[EXERCISE DETAILS]: Please write out all of the data below exactly, without including the pictures.

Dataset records
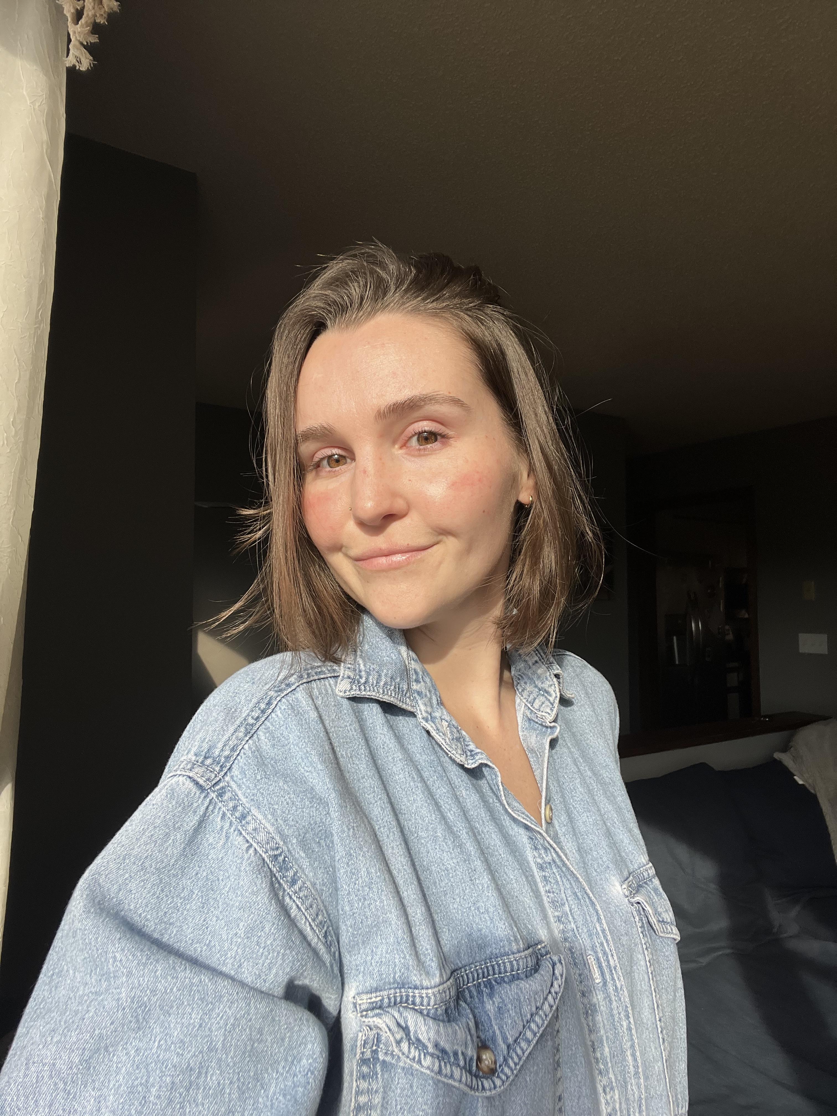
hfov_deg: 58.9
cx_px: 418
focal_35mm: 23
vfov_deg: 73.9
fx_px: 742
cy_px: 558
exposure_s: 1/274
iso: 32
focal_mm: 2.71
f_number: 2.2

[RESPONSE]:
hfov_deg: 58.9
cx_px: 418
focal_35mm: 23
vfov_deg: 73.9
fx_px: 742
cy_px: 558
exposure_s: 1/274
iso: 32
focal_mm: 2.71
f_number: 2.2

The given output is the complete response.